Hij gelooft me wel, maar hij begrijpt het niet. ‘Pap,' zeg ik, ‘soms voel ik me een attractie, iets buitenissigs waar je ongegeneerd naar kan staren en ik weet niet wat ik beschamender vind: de hoofden die zich omdraaien, de blikken die langer dan nodig blijven hangen, of dat ik steeds zo vriendelijk terugkijk.’
Ik heb hem hoog zitten, mijn vader. De kloof die de idealen van ouders en kinderen zo vaak doormidden splijt en die groter wordt naarmate die laatsten zich afzetten, wil ik liever overbruggen dan verwijden. Dus ik zeg niet, ‘ok, boomer’ maar neem hem mee naar het Krölller Müller Museum. Of beter: hij neemt mij mee, want ook al is het voor anderen misschien niet zichtbaar, ik ben zijn zoon.
Zelden leren we iets van wat anderen ons vertellen. Ik herinner me hoe mijn ouders vroeger, als ik mezelf weer eens bezeerde, met een nauwelijks verholen genoegen zeiden dat wie niet horen wil, moet voelen.
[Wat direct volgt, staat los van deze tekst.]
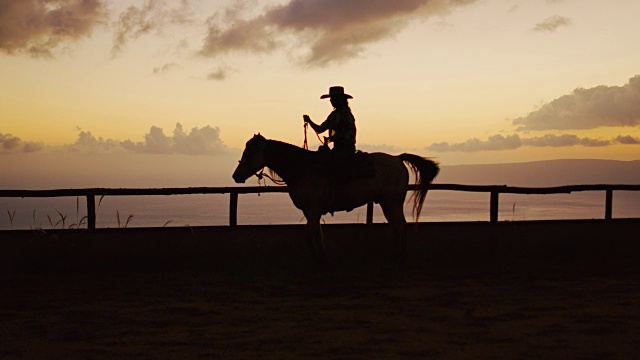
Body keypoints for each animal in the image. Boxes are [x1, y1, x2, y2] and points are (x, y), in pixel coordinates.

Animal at [231, 134, 440, 262]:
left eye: (249, 152)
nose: (235, 176)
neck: (303, 168)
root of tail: (398, 158)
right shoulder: (310, 211)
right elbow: (317, 234)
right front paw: (322, 256)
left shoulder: (314, 209)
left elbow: (308, 235)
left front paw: (318, 258)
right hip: (386, 203)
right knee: (395, 226)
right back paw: (395, 255)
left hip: (393, 202)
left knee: (401, 226)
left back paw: (401, 257)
Nu is het de beurt aan mijn vader, ook al zorgt dat misschien voor ongemak.
Drukte in het Kröller Müller, zelfs op dit vroege uur. Het publiek dat paradeert langs Van Gogh, Signac, Monet, versmelt met het smetteloze wit van de expositieruimten. Ik niet: ik steek af en licht op en dat straalt onbarmhartig af op mijn vader. Zijn kinderlijke verwondering over al dat schoons (het mooist vindt hij Een lelietak van Mondriaan, met zijn hoofd schuin blijft hij er tien minuten naar kijken) maakt stilaan plaats voor onbehagen. Hij voelt de blikken, ik voel dat hij ze voelt.
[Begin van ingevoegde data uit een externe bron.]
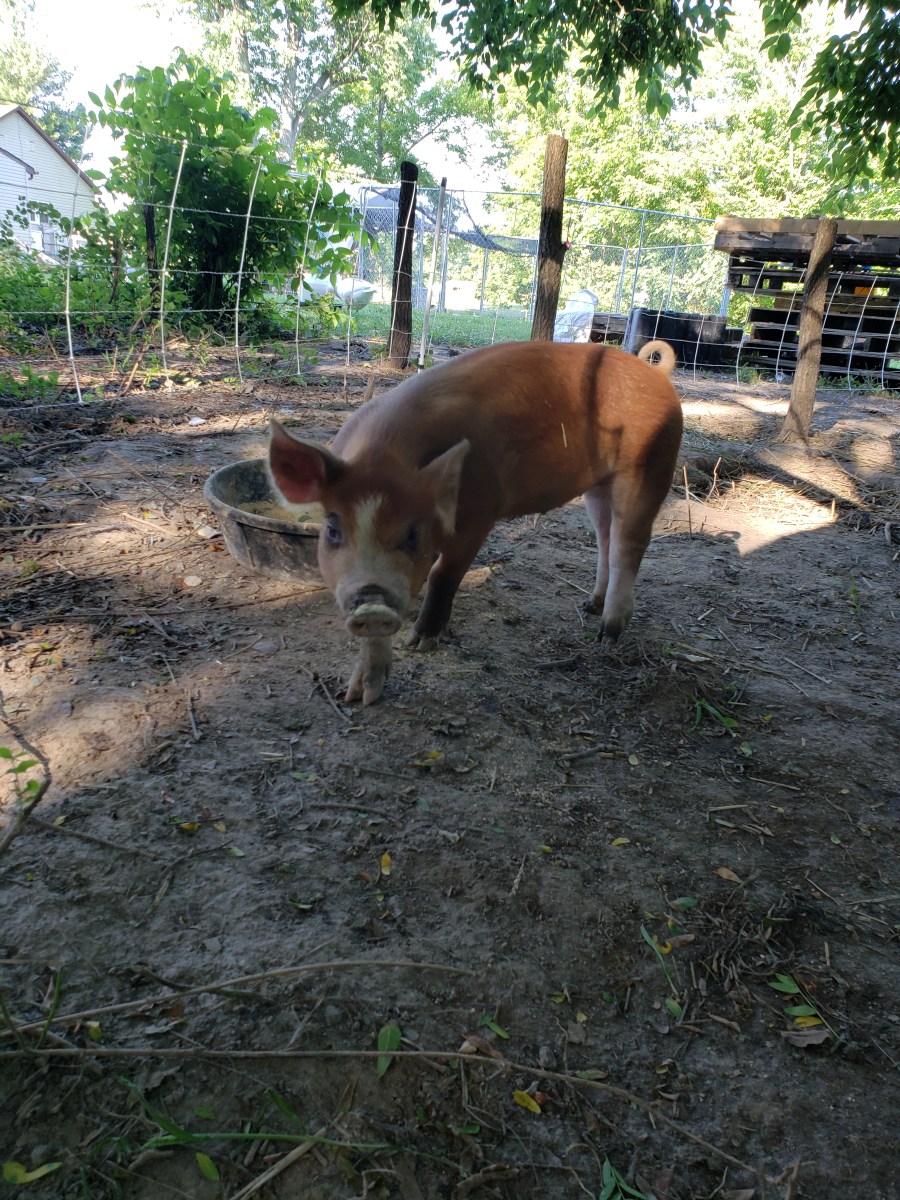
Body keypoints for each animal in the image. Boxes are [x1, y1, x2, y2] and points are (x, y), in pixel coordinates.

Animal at [268, 339, 682, 705]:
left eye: (413, 534)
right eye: (333, 530)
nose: (371, 604)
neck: (386, 451)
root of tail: (655, 373)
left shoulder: (481, 511)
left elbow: (442, 574)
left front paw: (420, 643)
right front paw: (359, 698)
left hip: (649, 467)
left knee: (629, 543)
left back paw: (607, 634)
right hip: (598, 485)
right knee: (604, 536)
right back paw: (588, 606)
Op het internet circuleert een video waarin een vader het Huis van Afgevaardigden in de Amerikaanse staat Missouri toespreekt. In een pleidooi tegen wettelijke transgenderdiscriminatie vertelt de man hoelang het duurde voor hij zijn dochter begreep, hoe hij en zijn vrouw eisten dat ze jongenskleren droeg, hoe ze haar langzaam zagen verwelken. Hij vertelt ook over de omslag (hier pleng ik een traan): hoe ze opbloeide toen ze eindelijk van dat knellende korset werd bevrijd. Hij zegt: ‘As a parent the one thing we cannot do… is silence our child’s spirit.’
Het is van een onvergelijkbare orde, maar spreekt juist daarom zo tot de verbeelding. De video toont ons wat er kan gebeuren als we vragen om begrip. Dat uit ervaring inzicht kan groeien en een drang naar verandering, zodat we een meerstemmig koor van revolutie kunnen laten klinken.
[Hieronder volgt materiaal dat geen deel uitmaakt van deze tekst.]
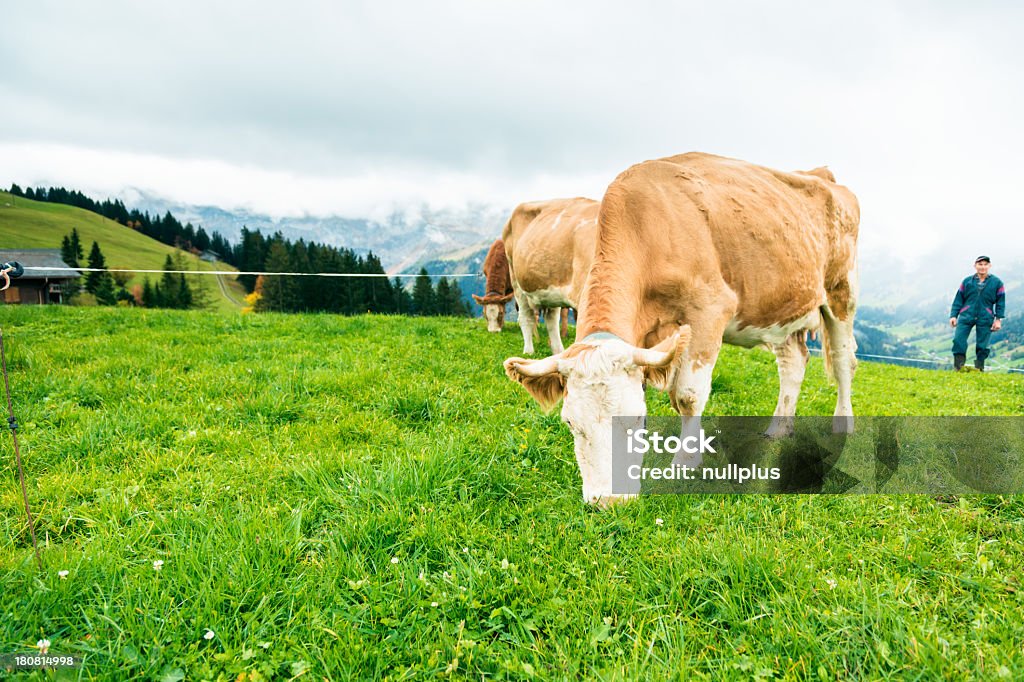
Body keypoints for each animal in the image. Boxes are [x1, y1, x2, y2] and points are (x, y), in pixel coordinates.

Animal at [503, 196, 598, 352]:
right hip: (516, 279)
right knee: (526, 317)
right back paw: (529, 352)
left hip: (551, 284)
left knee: (551, 320)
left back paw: (558, 351)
Dus neem je ouders mee naar dat museum, naar die klimaatmars, kijk die documentaire met ze, maak ze ongemakkelijk, confronteer ze. Maak ze deelgenoot, ook als dat in eerste instantie pijn doet.
In de beeldentuin staat een drom toeristen druk kwebbelend voor een Rodin en voor even zijn zij de blikvangers, niet mijn vader en ik. We zijgen neer op een bankje in de schaduw en zeggen niets, we hebben nooit veel woorden nodig gehad. Hij haalt een meegebrachte boterham uit zijn tas en scheurt hem doormidden, ieder de helft. We blijven tenslotte Nederlanders.